Typical of these warlords. To use their starving, homeless populace as shields when he was starting to run out of warriors. Use them to flush us out.
Realization fell over Atrius’s face in the same moment that the wall of bodies surrounded us.
He spat a curse. For a moment, I was absolutely certain I was about to ruin my cover—because Atrius, I was sure, was about to cut through all these innocent people, and I’d have to stop him.
But to my shock, Atrius lowered his sword just as the mass closed around us, shielding its sharp edge from the flesh jammed into every crevice of the hall.
He turned back and screamed a command in Obitraen. Then he lifted his sword above his head, high enough to avoid the bodies, reached back to grab my wrist, and pulled me forward, as if to keep me from getting swept away by the sea of people.
“Hold onto Erekkus,” he told me—not that he had to, because Erekkus was already holding onto my other forearm, tethering us.
There wasn’t enough air to speak. My head pounded, a nasty side effect of being surrounded by such an overwhelming quantity of people—and emotions—in such close quarters.
Neither Atrius nor his men killed a single person.
We just fought our way past the tides, pushing through the morass of sweaty, terrified flesh until it thinned, then disappeared.
Atrius and Erekkus released my arms, and I let out a shaky breath. My headache throbbed, but subsided. Sweat plastered my clothing to my body. Distantly, I sensed that mass of innocent people continuing down the tunnels to Weaver-knew-where, blind with terror, like a herd of panicking cattle.
Atrius muttered something in Obitraen to Erekkus, who nodded. It was harder than ever to sense Atrius’s presence now, with my abilities so exhausted by the pack of people, but I glimpsed a faint whiff of disgust.
“Good to know that human kings have so much respect for life,” Atrius muttered to me, and I couldn’t help but let out a ragged laugh at that.
“I’m sure vampire kings are very kind to their subjects.”
His lips thinned. “Maybe kings are the problem,” he remarked. Then, before I could answer that, he lifted his chin down the hall. “How much farther?”
It was hard to tell how much closer, overall, we had come to the peak of Alka. The tunnels were disorienting, rising and plummeting in seemingly equal measure, twisting so frequently it was impossible to say which direction we were headed. Aaves’s sea of humans hadn’t helped that, either.
I paused, my breath coming heavy. “I need a moment,” I said. My magic was exhausted, but I reached through the threads, letting my awareness ripple out in all directions.
Nothingness around us—not a soul. We hadn’t climbed far. If anything, we were deeper than where we had started at the gates. I could sense the sea nearby, the salty brine scent stinging my nostrils.
I followed the threads up, up, up. Up to a cluster of auras far above us… to one in particular, far above them.
“He’s far,” I said.
“How far?”
My brow furrowed.

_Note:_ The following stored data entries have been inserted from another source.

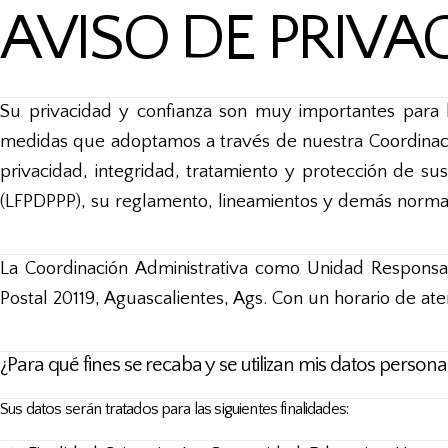
AVISO DE PRIVA
Su privacidad y confianza son muy importantes para
medidas que adoptamos a través de nuestra Coordinació
privacidad, integridad, tratamiento y protección de s
(LFPDPPP), su reglamento, lineamientos y demás normat
La Coordinación Administrativa como Unidad Responsab
Postal 20119, Aguascalientes, Ags. Con un horario de at
¿Para qué fines se recaba y se utilizan mis datos persona
Sus datos serán tratados para las siguientes finalidades:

The threads shivered and trembled.
I ran over them again, following them to the castle.
No, this wasn’t right. I had to have missed something.

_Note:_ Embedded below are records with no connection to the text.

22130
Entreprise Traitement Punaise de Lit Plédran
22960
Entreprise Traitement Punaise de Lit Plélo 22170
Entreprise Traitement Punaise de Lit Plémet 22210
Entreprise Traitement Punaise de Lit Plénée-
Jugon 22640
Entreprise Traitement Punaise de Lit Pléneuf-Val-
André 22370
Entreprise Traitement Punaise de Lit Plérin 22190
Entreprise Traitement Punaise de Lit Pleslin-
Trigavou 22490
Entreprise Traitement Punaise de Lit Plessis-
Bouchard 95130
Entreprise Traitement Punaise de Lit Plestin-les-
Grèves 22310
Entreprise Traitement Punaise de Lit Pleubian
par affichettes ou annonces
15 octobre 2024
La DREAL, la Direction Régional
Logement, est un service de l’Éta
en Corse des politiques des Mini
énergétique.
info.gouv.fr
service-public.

“There’s no one for a long time,” I said.
But that didn’t make sense. Aaves had plenty of bodies to throw at us. And yet, the halls were empty.

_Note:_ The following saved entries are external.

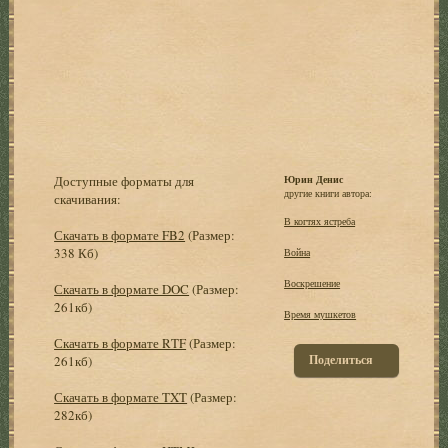
Доступные форматы для
Юрин Денис
другие книги автора:
скачивания:
В когтях ястреба
Скачать в формате FB2
(Размер:
338 Кб)
Война
Воскрешение
Скачать в формате DOC
(Размер:
261кб)
Время мушкетов
Скачать в формате RTF
(Размер:
Поделиться
261кб)
Скачать в формате TXT
(Размер:
282кб)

I leaned against the wall. My palm touched wet stone.
The realization came too late.
There were many things that were very unique about Alka. The rocky terrain, its confusing tunneled construction, the many interconnected formations that made up its body.
But perhaps the most dangerous was the tide.
It was an unusually low tide the night of a full moon, revealing paths that were usually underwater.
But the tides of Alka were vicious and swift and sudden, more so than anywhere else in Glaea or, perhaps, the world.